2.BÖLÜM

7 0 0
                                    

   Cuma okul çıkışında hava yavaş yavaş bulanırken, her zaman  eve kendi giden Aslı, yine montunu giymek üzereyken babası stresli bir şekilde gelir. "Hemen buradan gitmeliyiz acele et, kardeşini ve anneni almamız gerek". Aylin hemen acele şekilde hazırlanır ve babasının arabasına biner fakat yüzünde büyük bir soru işareti vardır. Hemen annesini ve kardeşini alırlar. Annesinin ve Mete'nin de yüz ifadesi aynıdır. İbrahim Bey arabayı ormanlık bir alanın ortasına doğru sürer. En sonunda Selda Hanım:

- İbrahim bu ormanlık alanda ne işimiz var ve ayrıca neden bu kadar acele şekilde gidiyoruz.

İbrahim Bey gökyüzünü göstererek "Yağmur başlamadan gitmeliyiz". Hava her zaman ki yağmur öncesi gökyüzü tipinden biraz daha bulanıktır.Biraz daha ilerledikten sonra  arabayı durdurur ve inerler. Yerde demir,toprağa bağlı bir kapı ve kapının arkasında sığınak vardır. Babası elinde ki kumanda ile kapıyı açar. Mete, hemen sığınağı gezer. Aylin ve annesi çok şaşırır. Babası onları içeri alır. Selda Hanım artık burada ne olduğunu sorar. İbrahim Bey üzülerek:

- Dünya ile ilgili çok özel fakat yanlış giderse çok tehlikeli bir çalışma yaptık.
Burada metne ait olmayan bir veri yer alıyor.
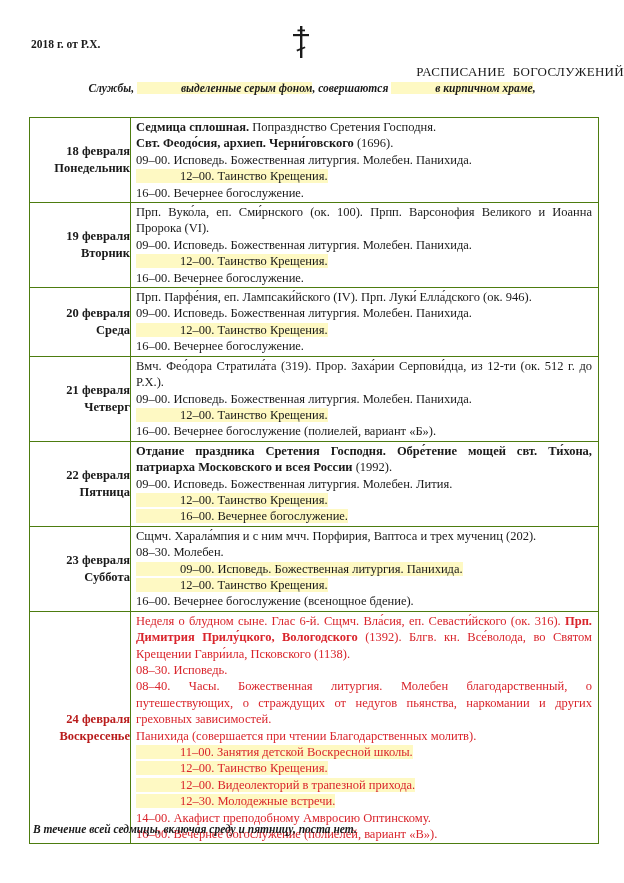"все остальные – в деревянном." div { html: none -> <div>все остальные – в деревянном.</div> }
Eğer doğru gitseydik nesli tükenmekte olan canlıları kurtarabilecek bir çalışmaydı. Üzgünüm ama yanlış giderse bütün canlıları yok edebilecek bir çalışmaydı ve biz başarısız olduk. Yağan yağmurlara bile karıştı. Ben de sizi korumak için buraya getirdim.

Söylediklerine çok şaşıran ve üzülen Aylin ve Selda Hanım ve kendilerini boşlukta hissederler. Aylin:

- Peki şimdi ne yapacağız, sonsuza kadar burada mı kalacağız ve arkadaşlarım ne olacak? Babası:

- Umarım sonsuza kadar burada kalmadan arkadaşlarımla çözümü buluruz, arkadaşlarının da ailesi gereğini yapacaklarından emin olabilirsin. Sonra da odaları tanıtır:

- Evet,burası depo burada yaklaşık 10 yıl yetecek kadar yemek,su,giyecek,hava ve duş suyunuz vardır. Selda:

- Peki biz bunları yaparken sen gidecek misin?

- Evet gitmek zorundayım bu çözümü bulmalıyım. Mete'ye ve kendinize de iyi bakın.Sonra Mete'yi yanına çağırır ve kafasını okşayıp sarılır.Mete:

- Baba nereye gidiyorsun? İbrahim Bey:

- Çok yakında döneceğim, sakın ben gelmeden dışarı çıkmayın. Sonra da gider.